Spokesperson Phan Dinh Tan of the Ministry of Culture, Sports and Tourism told Tuoi Tre newspaper this week that the ministry does not encourage “violent and brutal” acts at festivals like the one in the northern province of Bac Ninh. 
Tan made the statement two days after the Animals Asia Foundation launched a petition, calling for public support to help end the festival.
The Hong Kong-based group also sent letters to the ministry and the Bac Ninh government urging them to issue an official ban. 
People in Nem Thuong Village in Bac Ninh celebrate the festival every sixth day of the first lunar month – February 24 this year – to commemorate a general who took refuge in the area while fighting invaders a thousand years ago. He killed wild hogs to feed this soldiers, hence the tradition.

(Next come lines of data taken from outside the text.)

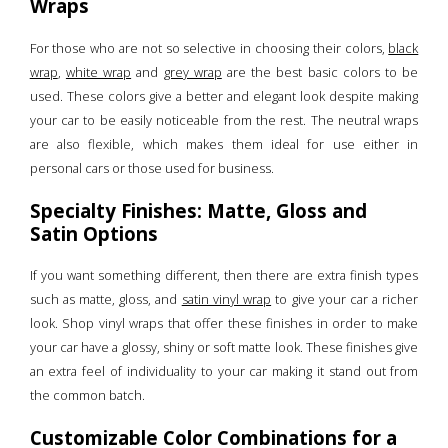
Wraps
For those who are not so selective in choosing their colors,
black
wrap
,
white wrap
and
grey wrap
are the best basic colors to be
used. These colors give a better and elegant look despite making
your car to be easily noticeable from the rest. The neutral wraps
are also flexible, which makes them ideal for use either in
personal cars or those used for business.
Specialty Finishes: Matte, Gloss and
Satin Options
If you want something different, then there are extra finish types
such as matte, gloss, and
satin vinyl wrap
to give your car a richer
look. Shop vinyl wraps that offer these finishes in order to make
your car have a glossy, shiny or soft matte look. These finishes give
an extra feel of individuality to your car making it stand out from
the common batch.
Customizable Color Combinations for a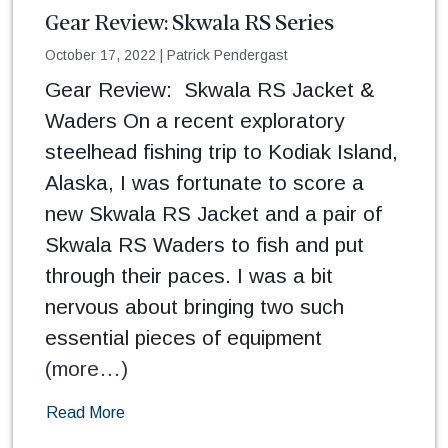
Gear Review: Skwala RS Series
October 17, 2022
|
Patrick Pendergast
Gear Review: Skwala RS Jacket &
Waders On a recent exploratory
steelhead fishing trip to Kodiak Island,
Alaska, I was fortunate to score a
new Skwala RS Jacket and a pair of
Skwala RS Waders to fish and put
through their paces. I was a bit
nervous about bringing two such
essential pieces of equipment
(more…)
Read More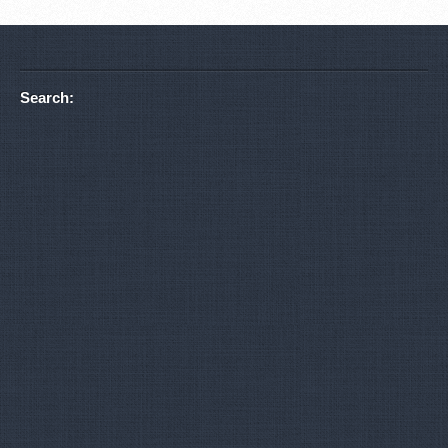
Search: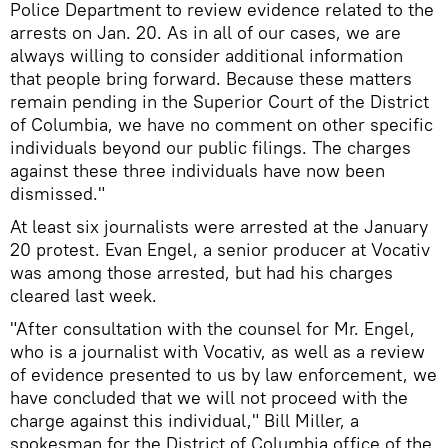
Police Department to review evidence related to the
arrests on Jan. 20. As in all of our cases, we are
always willing to consider additional information
that people bring forward. Because these matters
remain pending in the Superior Court of the District
of Columbia, we have no comment on other specific
individuals beyond our public filings. The charges
against these three individuals have now been
dismissed."
At least six journalists were arrested at the January
20 protest. Evan Engel, a senior producer at Vocativ
was among those arrested, but had his charges
cleared last week.
"After consultation with the counsel for Mr. Engel,
who is a journalist with Vocativ, as well as a review
of evidence presented to us by law enforcement, we
have concluded that we will not proceed with the
charge against this individual," Bill Miller, a
spokesman for the District of Columbia office of the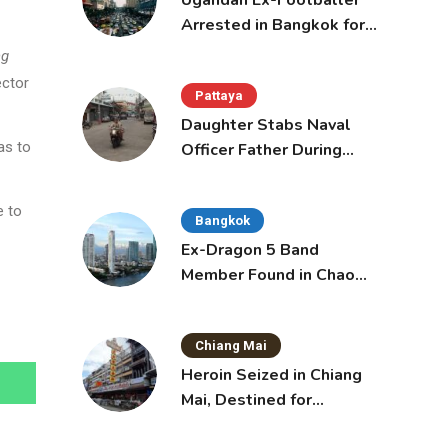
Ugandan Ex-Footballer
Arrested in Bangkok for
Overstay
ng
ector
Pattaya
Daughter Stabs Naval
as to
Officer Father During
Domestic Dispute in
Sattahip
e to
Bangkok
Ex-Dragon 5 Band
Member Found in Chao
Phraya with Cement
Block in Backpack
Chiang Mai
Heroin Seized in Chiang
Mai, Destined for
Australia in Sunscreen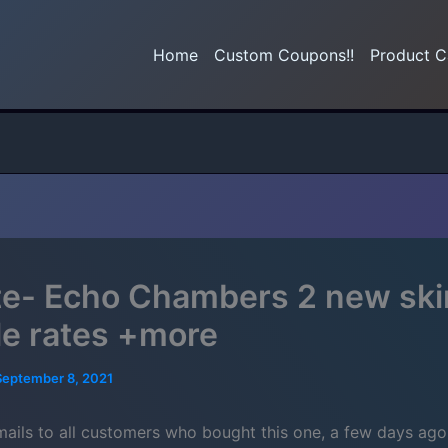
Home
Custom Coupons!!
Product C
e- Echo Chambers 2 new ski
e rates +more
September 8, 2021
emails to all customers who bought this one, a few days ago.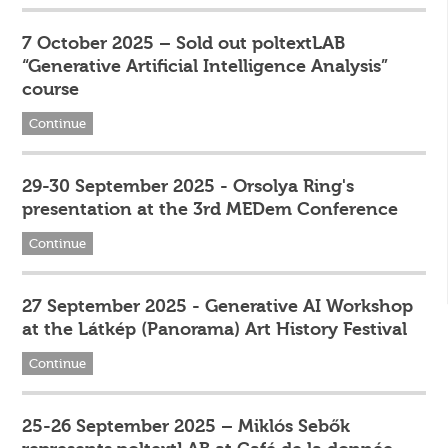
7 October 2025 – Sold out poltextLAB
“Generative Artificial Intelligence Analysis”
course
Continue
29-30 September 2025 - Orsolya Ring's
presentation at the 3rd MEDem Conference
Continue
27 September 2025 - Generative AI Workshop
at the Látkép (Panorama) Art History Festival
Continue
25-26 September 2025 – Miklós Sebők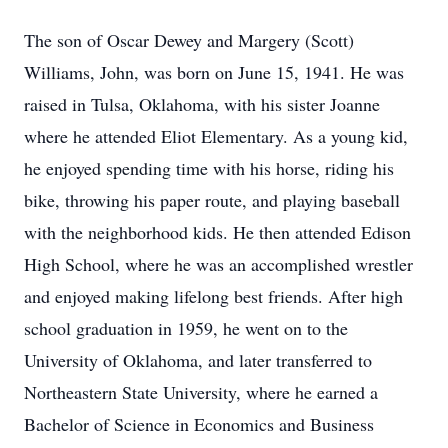
The son of Oscar Dewey and Margery (Scott)
Williams, John, was born on June 15, 1941. He was
raised in Tulsa, Oklahoma, with his sister Joanne
where he attended Eliot Elementary. As a young kid,
he enjoyed spending time with his horse, riding his
bike, throwing his paper route, and playing baseball
with the neighborhood kids. He then attended Edison
High School, where he was an accomplished wrestler
and enjoyed making lifelong best friends. After high
school graduation in 1959, he went on to the
University of Oklahoma, and later transferred to
Northeastern State University, where he earned a
Bachelor of Science in Economics and Business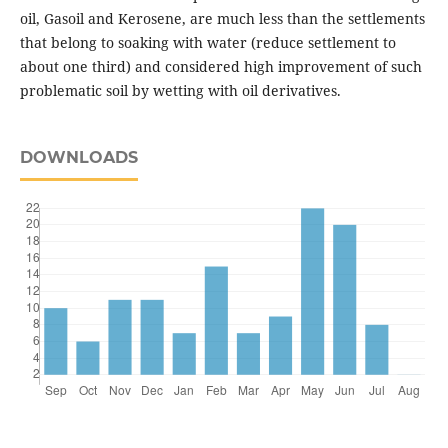
oil, Gasoil and Kerosene, are much less than the settlements
that belong to soaking with water (reduce settlement to
about one third) and considered high improvement of such
problematic soil by wetting with oil derivatives.
DOWNLOADS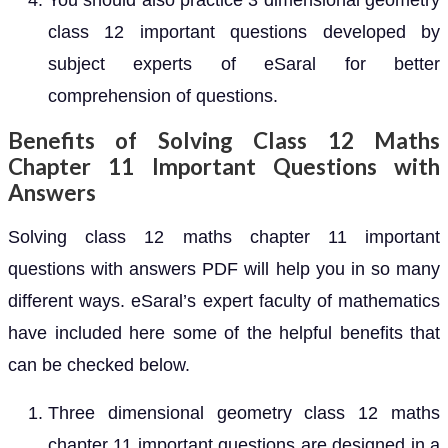
You should also practice 3 dimensional geometry
class 12 important questions developed by
subject experts of eSaral for better
comprehension of questions.
Benefits of Solving Class 12 Maths
Chapter 11 Important Questions with
Answers
Solving class 12 maths chapter 11 important
questions with answers PDF will help you in so many
different ways. eSaral’s expert faculty of mathematics
have included here some of the helpful benefits that
can be checked below.
Three dimensional geometry class 12 maths
chapter 11 important questions are designed in a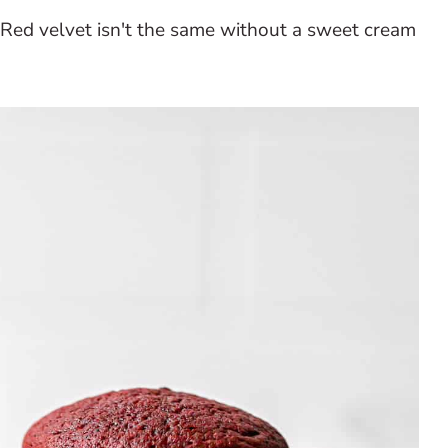
Red velvet isn't the same without a sweet cream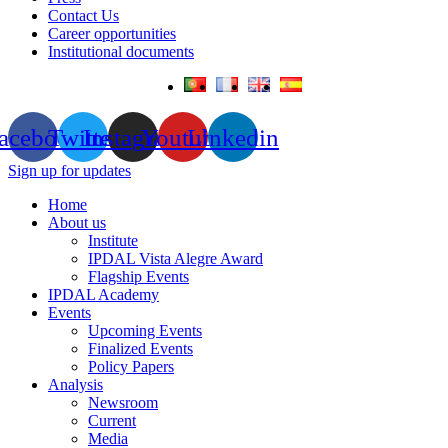
Contact Us
Career opportunities
Institutional documents
acebook
Twitter
Instagram
Youtube
Linkedin
Sign up for updates
Home
About us
Institute
IPDAL Vista Alegre Award
Flagship Events
IPDAL Academy
Events
Upcoming Events
Finalized Events
Policy Papers
Analysis
Newsroom
Current
Media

The villagers parade two pigs around the village before cutting their necks for blood.
They then wet money notes with the fresh blood and put them on the altars in their houses to pray for good crops and health.
Tan did not mention the possibility of an official ban, but he said the ministry does not condone the practice, which has been going on as part of the village's spiritual life for hundreds of years. 
He said his ministry does not encourage the promotion of any violent celebrations, including the famous Do Son bullfighting festival in Hai Phong, which has already won natural heritage recognition.
The bullfighting festival in Spain has also become controversial, he added.
“Living in this civilized world, we should discourage acts that are violent and barbaric.”
Trinh Thi Thuy, who is in charge of culture management at the ministry, takes a more cautious stance.
She said the government should study about the root of a tradition and hear from the community practicing it before they decide to change or stop it.
Thuy said it would be easier to intervene in a young festival.
“But many spiritual festivals in the country date back a very long time.”